Два капитана (Каверин) - страница 143

Вместе с Петькой, который ничего не понимал, но ни о чём не спрашивал, мы побежали к доктору на Пименовский, потом к другому доктору, который жил над бывшим кино Ханжонкова, и все трое вломились в его тихую прибранную квартиру с мебелью в чехлах и с неприятной старухой, тоже в каком-то синем чехле.

Неодобрительно качая головой, она выслушала нас и ушла. По дороге она прихватила что-то со стола — на всякий случай, чтобы мы не стащили.

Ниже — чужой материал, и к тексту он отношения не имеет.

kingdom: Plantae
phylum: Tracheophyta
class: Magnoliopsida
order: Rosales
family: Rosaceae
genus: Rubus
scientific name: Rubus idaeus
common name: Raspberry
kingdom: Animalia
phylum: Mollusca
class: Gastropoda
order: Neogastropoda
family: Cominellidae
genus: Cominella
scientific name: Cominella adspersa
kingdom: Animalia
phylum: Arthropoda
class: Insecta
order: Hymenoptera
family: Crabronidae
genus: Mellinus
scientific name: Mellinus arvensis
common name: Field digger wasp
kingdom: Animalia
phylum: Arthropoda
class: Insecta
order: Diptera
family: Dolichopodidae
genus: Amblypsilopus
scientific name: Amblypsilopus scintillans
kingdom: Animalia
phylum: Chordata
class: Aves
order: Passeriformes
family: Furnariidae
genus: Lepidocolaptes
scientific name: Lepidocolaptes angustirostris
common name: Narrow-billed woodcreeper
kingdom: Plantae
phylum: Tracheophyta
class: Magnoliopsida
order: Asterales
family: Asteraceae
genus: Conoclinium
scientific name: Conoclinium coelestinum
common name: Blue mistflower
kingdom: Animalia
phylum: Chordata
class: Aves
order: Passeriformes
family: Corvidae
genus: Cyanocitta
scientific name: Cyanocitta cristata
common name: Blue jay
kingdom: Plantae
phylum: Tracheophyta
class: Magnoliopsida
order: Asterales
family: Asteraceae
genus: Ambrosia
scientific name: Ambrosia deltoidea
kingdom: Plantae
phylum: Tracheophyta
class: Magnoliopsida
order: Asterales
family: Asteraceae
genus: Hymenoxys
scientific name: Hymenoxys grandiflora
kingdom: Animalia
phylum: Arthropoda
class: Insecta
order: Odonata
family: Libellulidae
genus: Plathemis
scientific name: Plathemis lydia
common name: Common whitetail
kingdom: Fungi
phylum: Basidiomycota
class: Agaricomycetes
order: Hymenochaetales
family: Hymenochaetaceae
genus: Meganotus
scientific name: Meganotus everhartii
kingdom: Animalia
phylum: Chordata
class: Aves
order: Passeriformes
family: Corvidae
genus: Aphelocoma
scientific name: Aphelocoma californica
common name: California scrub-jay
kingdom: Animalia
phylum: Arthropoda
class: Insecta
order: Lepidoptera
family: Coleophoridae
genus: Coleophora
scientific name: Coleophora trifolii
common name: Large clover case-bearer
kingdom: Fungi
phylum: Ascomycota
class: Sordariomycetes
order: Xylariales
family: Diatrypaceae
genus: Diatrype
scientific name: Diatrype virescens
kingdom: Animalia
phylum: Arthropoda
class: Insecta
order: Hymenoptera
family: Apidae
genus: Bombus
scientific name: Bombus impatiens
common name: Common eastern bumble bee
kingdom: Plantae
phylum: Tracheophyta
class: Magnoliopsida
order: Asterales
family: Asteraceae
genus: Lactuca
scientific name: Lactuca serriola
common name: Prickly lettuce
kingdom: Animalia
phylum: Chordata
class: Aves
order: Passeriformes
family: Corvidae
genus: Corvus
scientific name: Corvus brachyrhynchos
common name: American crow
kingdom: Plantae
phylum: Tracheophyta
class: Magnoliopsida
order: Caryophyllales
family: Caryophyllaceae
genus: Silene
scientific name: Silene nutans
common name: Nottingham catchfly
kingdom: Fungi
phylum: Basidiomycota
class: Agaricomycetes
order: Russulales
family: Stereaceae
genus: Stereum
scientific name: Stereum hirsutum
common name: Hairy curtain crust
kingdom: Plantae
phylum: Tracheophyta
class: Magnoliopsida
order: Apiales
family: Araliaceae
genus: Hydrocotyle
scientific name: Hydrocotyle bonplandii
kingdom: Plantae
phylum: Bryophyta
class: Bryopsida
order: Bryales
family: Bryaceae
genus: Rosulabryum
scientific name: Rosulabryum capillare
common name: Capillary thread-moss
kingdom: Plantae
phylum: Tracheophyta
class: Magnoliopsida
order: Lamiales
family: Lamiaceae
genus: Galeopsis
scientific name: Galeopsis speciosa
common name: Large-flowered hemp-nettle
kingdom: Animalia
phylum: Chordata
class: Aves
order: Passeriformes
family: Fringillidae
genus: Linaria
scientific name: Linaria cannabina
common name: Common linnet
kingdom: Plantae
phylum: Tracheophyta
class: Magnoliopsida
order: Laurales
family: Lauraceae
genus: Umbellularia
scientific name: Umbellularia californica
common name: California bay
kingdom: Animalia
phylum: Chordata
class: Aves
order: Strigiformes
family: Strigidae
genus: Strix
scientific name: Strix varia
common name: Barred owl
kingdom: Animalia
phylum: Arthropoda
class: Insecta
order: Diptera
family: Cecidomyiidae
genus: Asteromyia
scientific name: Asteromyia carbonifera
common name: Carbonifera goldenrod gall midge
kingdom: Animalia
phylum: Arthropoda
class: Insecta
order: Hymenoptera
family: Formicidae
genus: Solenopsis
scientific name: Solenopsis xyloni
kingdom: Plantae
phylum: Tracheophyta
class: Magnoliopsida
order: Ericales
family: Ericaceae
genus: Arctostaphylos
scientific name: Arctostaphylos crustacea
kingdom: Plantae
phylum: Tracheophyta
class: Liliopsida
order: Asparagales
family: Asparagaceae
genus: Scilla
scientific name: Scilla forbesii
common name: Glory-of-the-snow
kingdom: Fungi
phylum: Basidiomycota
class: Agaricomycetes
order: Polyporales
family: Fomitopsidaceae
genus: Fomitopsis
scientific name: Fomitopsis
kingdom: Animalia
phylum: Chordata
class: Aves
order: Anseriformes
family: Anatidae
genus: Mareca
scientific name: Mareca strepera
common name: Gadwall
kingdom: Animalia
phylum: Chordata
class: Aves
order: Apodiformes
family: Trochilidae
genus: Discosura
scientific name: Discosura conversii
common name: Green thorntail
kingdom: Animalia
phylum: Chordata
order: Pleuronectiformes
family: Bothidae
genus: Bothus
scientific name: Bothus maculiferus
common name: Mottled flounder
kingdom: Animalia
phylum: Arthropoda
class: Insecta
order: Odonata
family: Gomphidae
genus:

Через несколько минут вышел доктор — низенький, румяный, с седым ёжиком и сигарой в зубах.

— Ну-с, молодые люди?

Пока он одевался, мы стояли в передней и боялись пошевелиться, а старуха в чехле тоже стояла и все время смотрела на нас, хотя из передней унести было нечего. Потом она притащила тряпку и стала вытирать наши следы, хотя никаких следов не было, только от Петькиных калош натекла небольшая лужа. Потом Петька остался торопить доктора, который все ещё одевался — все ещё одевался, хотя у Кати было такое лицо, что я несколько раз хотел заговорить с ней и не мог. Петька остался, а мы побежали вперёд.

На улице я без разговоров надел на неё моё пальто. У неё волосы развалились, и она заколола их на ходу. Но одна коса опять упала, и она сердито засунула её под пальто.

Карета скорой помощи стояла у ворот, и мы невольно остановились от ужаса. По лестнице санитары несли носилки с Марьей Васильевной.

Она лежала с открытым лицом, с таким же белым лицом, как накануне у Кораблёва, но теперь оно было точно вырезанное из кости.

Я прижался к перилам и пропустил носилки, а Катя жалобно сказала: «Мамочка» — и пошла рядом с носилками. Но Марья Васильевна не открыла глаз, не шевельнулась. У неё был очень мёртвый вид, и я понял, что она непременно умрёт.

С убитым сердцем я стоял во дворе и смотрел, как носилки вкладывали в карету, как старушка дрожащими руками закутывала Марье Васильевне ноги, как у всех шёл пар изо рта — и у санитара, который вынул откуда-то книгу и попросил расписаться, и у Николая Антоныча, который, болезненно заглядывая под очки, расписался в книге.

— Да не здесь, — грубо сказал санитар и, с досадой махнув рукой, положил книгу в большой карман халата.

Катя побежала домой и вернулась в своём пальто, а моё оставила на кухне. Она тоже села в карету. И вот дверцы, за которыми лежала страшная, изменившаяся, белая Марья Васильевна, закрылись, и карета, рванувшись, как самый обыкновенный грузовик, помчалась в приёмный покой.

Николай Антоныч и старушка одни остались во дворе. Некоторое время они стояли молча. Потом Николай Антоныч повернулся и первый пошёл в дом, механически переставляя ноги, как будто он боялся упасть. Таким я его ещё не видел.